◆ Extrait du texte:

Les “Salut Pierre, comment vas-tu ?” raisonnent un peu plus sur les façades de l’église du village. Quelques-uns des habitants locaux s'arrêtent pour lui acheter un gâteau, prendre un café ou tout simplement discuter avec lui. Pierre et son sourire éclatant se remarquent. L’homme d’une cinquantaine d’années est la seule personne de couleur noire sur ce marché. 

Ce réfugié de République démocratique du Congo est arrivé par hasard à Massat, il y a presque quatre ans, avec trois de ses enfants. Sa femme est restée au pays avec leur dernier bébé, rendant la situation moralement compliquée. D’abord dans l'ignorance des 700 habitants du village, car en situation irrégulière, il est resté en retrait de la vie locale, peu enclin à demander de l’aide. Mais dans une vallée où les gens se connaissent, sa présence a rapidement suscité le soutien de la population. “Spontanément, par le bouche-à-oreille, un collectif s’est créé pour soutenir Pierre. Il n’y a pas eu de peur ou de curiosité malsaine”, souligne Denis Leblond, co-président de PierreParPierre, l’association qui a remplacé le collectif.

(Enregistrements du jeu de données)
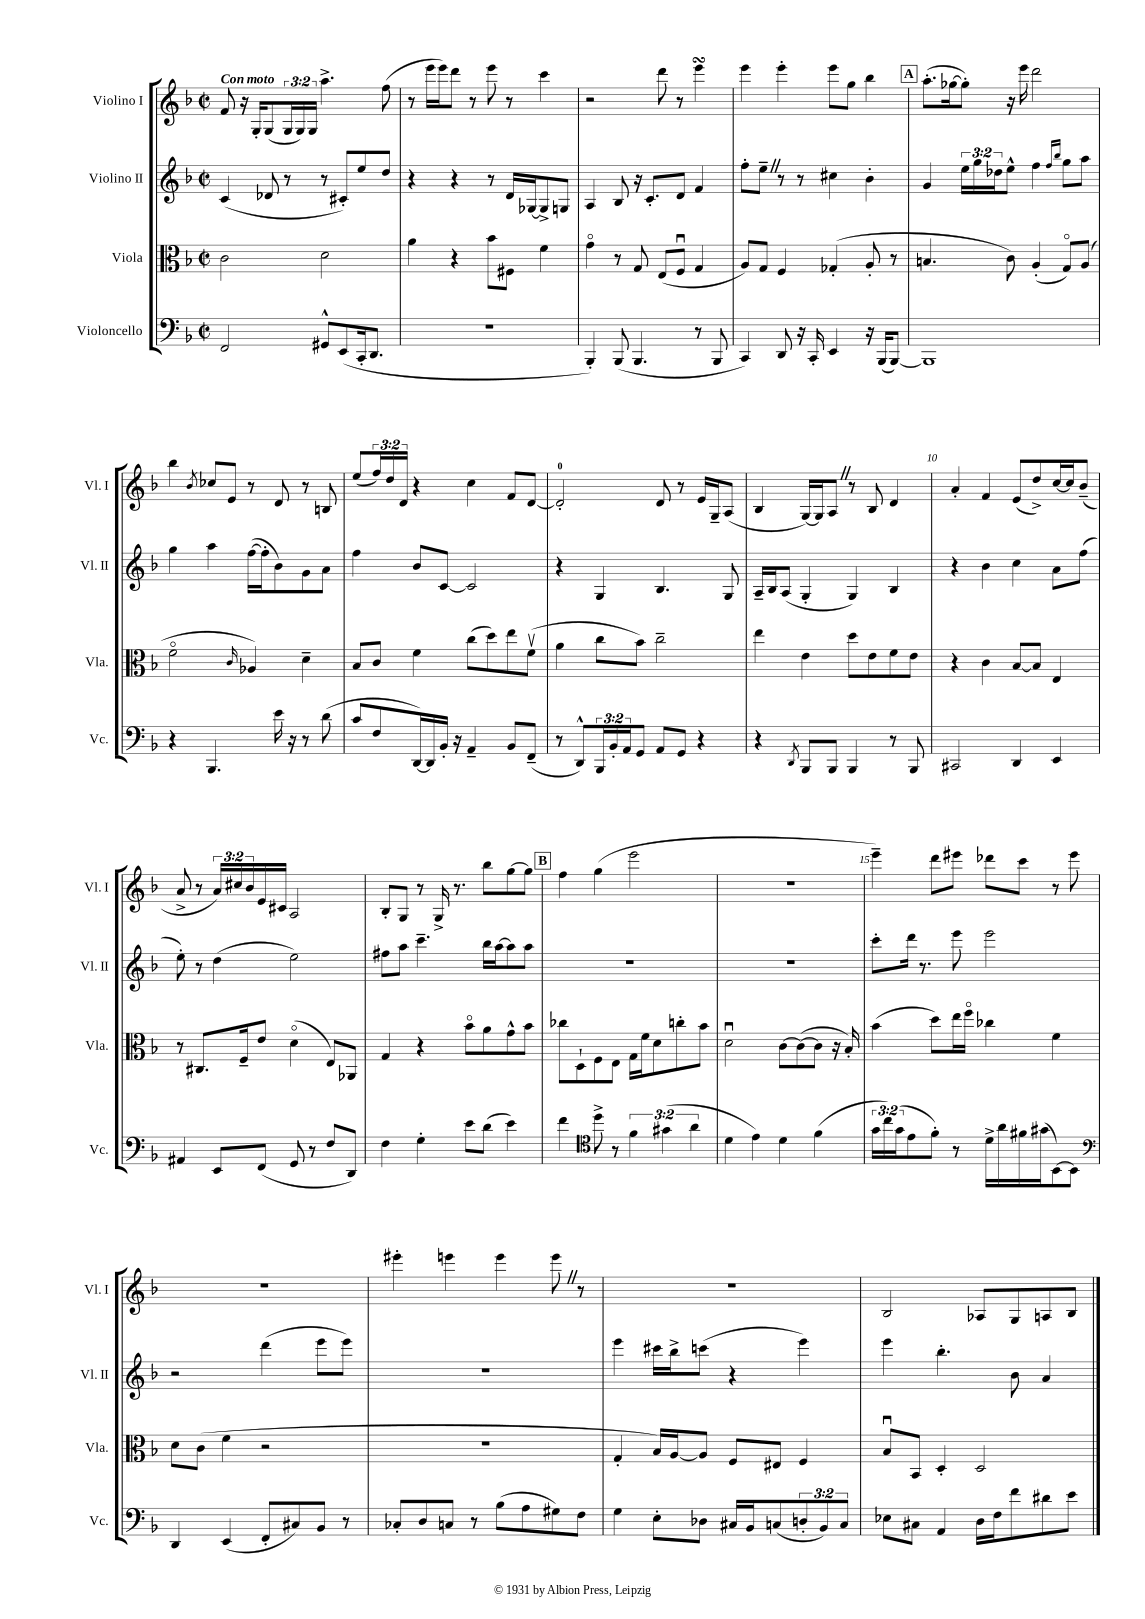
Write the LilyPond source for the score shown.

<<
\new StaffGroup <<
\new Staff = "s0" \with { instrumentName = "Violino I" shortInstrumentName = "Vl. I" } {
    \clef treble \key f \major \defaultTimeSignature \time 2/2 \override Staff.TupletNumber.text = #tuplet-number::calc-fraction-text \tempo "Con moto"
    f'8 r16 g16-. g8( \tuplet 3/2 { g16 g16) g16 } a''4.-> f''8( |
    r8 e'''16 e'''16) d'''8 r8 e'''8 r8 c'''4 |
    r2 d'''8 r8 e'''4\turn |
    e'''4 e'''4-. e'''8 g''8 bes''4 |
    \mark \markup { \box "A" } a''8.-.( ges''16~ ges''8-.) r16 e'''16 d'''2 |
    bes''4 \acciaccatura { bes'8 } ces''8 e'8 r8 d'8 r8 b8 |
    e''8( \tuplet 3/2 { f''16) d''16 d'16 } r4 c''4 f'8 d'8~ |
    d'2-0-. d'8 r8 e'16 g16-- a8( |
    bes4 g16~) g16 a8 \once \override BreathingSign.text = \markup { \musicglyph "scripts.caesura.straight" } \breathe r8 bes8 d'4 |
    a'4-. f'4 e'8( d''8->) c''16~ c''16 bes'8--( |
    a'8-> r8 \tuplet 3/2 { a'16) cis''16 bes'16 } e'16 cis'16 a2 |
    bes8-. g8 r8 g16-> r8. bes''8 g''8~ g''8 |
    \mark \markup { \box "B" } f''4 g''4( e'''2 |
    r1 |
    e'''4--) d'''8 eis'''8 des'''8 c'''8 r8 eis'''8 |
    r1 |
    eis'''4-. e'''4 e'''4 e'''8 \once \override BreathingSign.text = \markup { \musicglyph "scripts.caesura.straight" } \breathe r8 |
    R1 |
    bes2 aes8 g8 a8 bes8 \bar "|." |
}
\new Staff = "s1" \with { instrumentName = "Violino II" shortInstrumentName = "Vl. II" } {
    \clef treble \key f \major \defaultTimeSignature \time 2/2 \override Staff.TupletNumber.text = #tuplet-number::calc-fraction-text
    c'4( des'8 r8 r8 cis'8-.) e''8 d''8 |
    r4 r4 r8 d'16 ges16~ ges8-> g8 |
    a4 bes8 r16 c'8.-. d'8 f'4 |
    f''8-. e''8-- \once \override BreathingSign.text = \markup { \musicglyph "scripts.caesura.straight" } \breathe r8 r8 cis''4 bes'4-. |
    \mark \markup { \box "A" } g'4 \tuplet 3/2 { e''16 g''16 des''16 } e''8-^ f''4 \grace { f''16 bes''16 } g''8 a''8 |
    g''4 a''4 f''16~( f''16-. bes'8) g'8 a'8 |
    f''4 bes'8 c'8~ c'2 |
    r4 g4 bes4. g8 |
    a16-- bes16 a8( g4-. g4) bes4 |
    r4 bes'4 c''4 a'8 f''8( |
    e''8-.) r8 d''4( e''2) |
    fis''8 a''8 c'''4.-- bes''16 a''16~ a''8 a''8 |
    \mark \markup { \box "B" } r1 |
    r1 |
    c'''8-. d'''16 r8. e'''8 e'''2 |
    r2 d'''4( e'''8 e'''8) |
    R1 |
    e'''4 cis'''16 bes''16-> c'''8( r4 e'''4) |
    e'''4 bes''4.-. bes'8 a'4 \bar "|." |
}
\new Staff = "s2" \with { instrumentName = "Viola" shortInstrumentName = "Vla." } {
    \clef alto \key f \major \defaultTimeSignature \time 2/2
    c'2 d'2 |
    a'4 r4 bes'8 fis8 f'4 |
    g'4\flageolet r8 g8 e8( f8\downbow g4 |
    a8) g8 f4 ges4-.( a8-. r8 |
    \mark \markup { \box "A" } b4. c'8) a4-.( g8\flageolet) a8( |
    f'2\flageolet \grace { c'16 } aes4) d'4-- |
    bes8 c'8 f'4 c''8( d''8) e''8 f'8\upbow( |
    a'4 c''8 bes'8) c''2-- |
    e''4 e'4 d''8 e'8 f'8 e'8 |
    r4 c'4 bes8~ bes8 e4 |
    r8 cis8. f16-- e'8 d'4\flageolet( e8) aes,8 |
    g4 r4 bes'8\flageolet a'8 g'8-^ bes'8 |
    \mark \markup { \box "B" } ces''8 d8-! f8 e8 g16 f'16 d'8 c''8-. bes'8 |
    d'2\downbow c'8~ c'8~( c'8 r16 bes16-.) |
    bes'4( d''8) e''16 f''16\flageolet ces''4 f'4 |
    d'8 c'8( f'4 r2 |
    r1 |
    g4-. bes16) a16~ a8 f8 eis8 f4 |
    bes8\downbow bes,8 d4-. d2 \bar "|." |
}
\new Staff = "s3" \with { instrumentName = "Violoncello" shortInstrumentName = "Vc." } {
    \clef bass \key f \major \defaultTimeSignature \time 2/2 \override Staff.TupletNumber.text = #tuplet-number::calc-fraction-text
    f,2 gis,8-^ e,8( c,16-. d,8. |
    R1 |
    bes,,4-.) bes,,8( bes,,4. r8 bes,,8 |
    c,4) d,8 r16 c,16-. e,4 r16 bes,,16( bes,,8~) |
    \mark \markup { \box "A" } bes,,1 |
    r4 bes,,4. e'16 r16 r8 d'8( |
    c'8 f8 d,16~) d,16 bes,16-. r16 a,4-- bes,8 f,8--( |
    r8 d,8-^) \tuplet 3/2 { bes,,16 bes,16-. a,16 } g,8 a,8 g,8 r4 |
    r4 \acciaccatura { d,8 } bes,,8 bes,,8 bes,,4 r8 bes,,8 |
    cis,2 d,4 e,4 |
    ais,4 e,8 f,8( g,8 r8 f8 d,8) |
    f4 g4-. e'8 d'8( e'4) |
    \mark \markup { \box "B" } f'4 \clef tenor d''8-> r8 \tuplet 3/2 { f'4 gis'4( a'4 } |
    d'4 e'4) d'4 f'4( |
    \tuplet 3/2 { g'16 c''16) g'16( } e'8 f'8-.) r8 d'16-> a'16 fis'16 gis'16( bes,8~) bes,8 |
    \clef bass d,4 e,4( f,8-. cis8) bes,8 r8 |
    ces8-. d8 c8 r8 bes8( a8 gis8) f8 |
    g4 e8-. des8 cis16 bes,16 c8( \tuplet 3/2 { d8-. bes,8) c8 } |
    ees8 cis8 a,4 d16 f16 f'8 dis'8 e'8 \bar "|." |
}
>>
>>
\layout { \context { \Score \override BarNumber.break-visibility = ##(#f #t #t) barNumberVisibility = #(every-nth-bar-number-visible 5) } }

◆ Consigne A:
Selon l'extrait, que font certains habitants lorsqu'ils s'arrêtent auprès de Pierre ? Donnez toutes les actions citées.
◆ Consigne B:
Recopiez à l'identique le passage de l'extrait compris entre « Ce réfugié de » et « remplacé le collectif. », ces deux segments inclus.

◆ Réponse attendue A:
Ils lui achètent un gâteau, prennent un café ou discutent tout simplement avec lui.

◆ Réponse attendue B:
Ce réfugié de République démocratique du Congo est arrivé par hasard à Massat, il y a presque quatre ans, avec trois de ses enfants. Sa femme est restée au pays avec leur dernier bébé, rendant la situation moralement compliquée. D’abord dans l'ignorance des 700 habitants du village, car en situation irrégulière, il est resté en retrait de la vie locale, peu enclin à demander de l’aide. Mais dans une vallée où les gens se connaissent, sa présence a rapidement suscité le soutien de la population. “Spontanément, par le bouche-à-oreille, un collectif s’est créé pour soutenir Pierre. Il n’y a pas eu de peur ou de curiosité malsaine”, souligne Denis Leblond, co-président de PierreParPierre, l’association qui a remplacé le collectif.